Eminent economists have declared that because people’s health, or lack of it, lies largely and increasingly within their own - and earlier their parents' - control, many, if not most health risks are actually uninsurable. Risk pooling and intense actuarial and managerial effort is employed in an attempt to overcome the innate problems that are consequently bound to face private medical scheme managers. Theirs is an almost impossible task and regulatory interventions make their task even more difficult, very often to the detriment of the majority of medical scheme members.
Source: Health Policy Unit
Sonderup wrote the following in an email to Urbach (slightly edited):
Neither Professor Spearman nor I do private practice. We are fully employed in the public sector. To intimate our intention is to "enhance our incomes" is defamatory. We make no money from treating privately funded patients in the Liver Clinic at Groote Schuur. They are referred to us because of the expertise available at the clinic.

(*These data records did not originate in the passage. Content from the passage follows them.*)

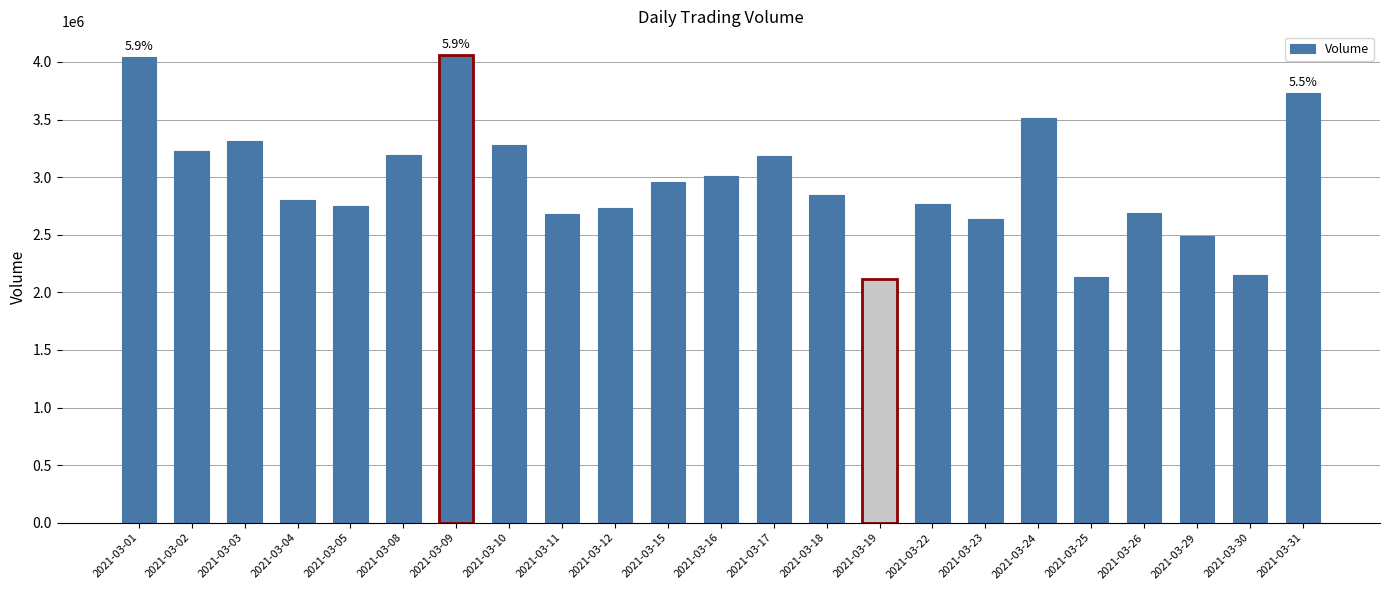

What is the change in value from 2021-03-23 to 2021-03-25?

-498595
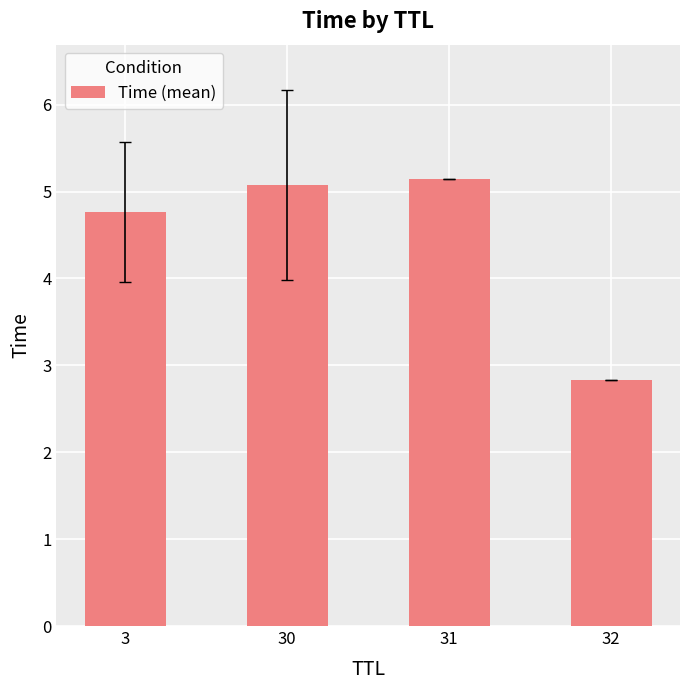

What is the change in value from 30 to 31?

+0.1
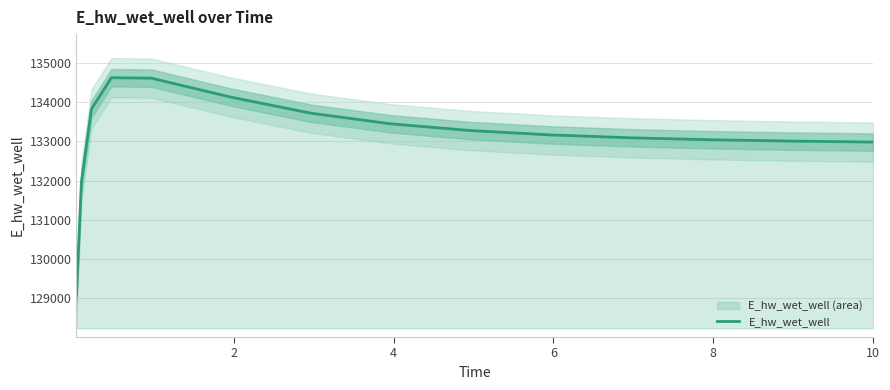

What is the greatest value displayed?

134619.9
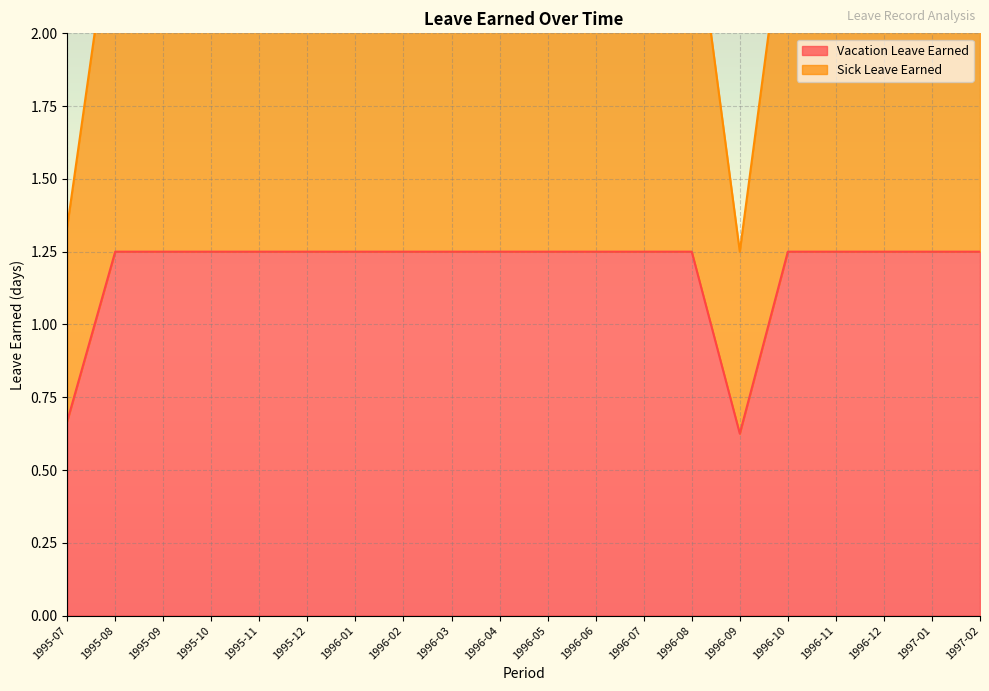

List the series in order of their peak value, lowest first.

Vacation Leave Earned, Sick Leave Earned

I find your suggestion insulting and I’d appreciate it if you correct this untruth please.
Your understanding of the issues we raised is also incorrect. The Council for Medical Schemes (CMS) determines prescribed minimum benefits (PMBs). Medical funds would fund patients requiring the necessary treatment if a condition is a PMB rather than hide behind the "it is not a PMB" argument and deny treatment.
We used the issue of viral hepatitis to highlight a point. Our original unedited paper noted that this was but one example that we used to contextualize the issue. Many other examples abound of patients being denied therapies for treatable liver conditions. In addition I can highlight many other disease conditions where the same problem exists.
You significantly point out that medical schemes "are not charities but are subject to economic realities". Let me give you an example of their economics. They won’t pay for hepatitis C treatment but if a hepatitis C patient develops end stage liver disease and requires a liver transplant, they pay because organ transplant is a PMB! An uncomplicated liver transplant costs about R500 000 with the cost of lifelong monthly drug and follow up costs. Alternatively they must also pay if the patient develops liver cancer ... yes again a PMB! All could be potentially prevented with the appropriate management for hepatitis C.
Lastly perhaps you could advise on the following. A recent patient in our clinic, a 48 year old father of two, a paramedic on the air mercy ambulance service for 25 years, was diagnosed with Hepatitis C on routine screening when he went to be a blood donor. He acquired this from a needle stick injury many years ago (his parents or himself as you suggest had nothing to do with this). He has early cirrhosis on liver biopsy and his only fault is to be on Discovery. They have denied him treatment. Because he is on a medical aid he cannot access treatment from the public sector. Perhaps you could ask your eminent economists or actuaries or your private medical scheme managers what they suggest we do with this patient?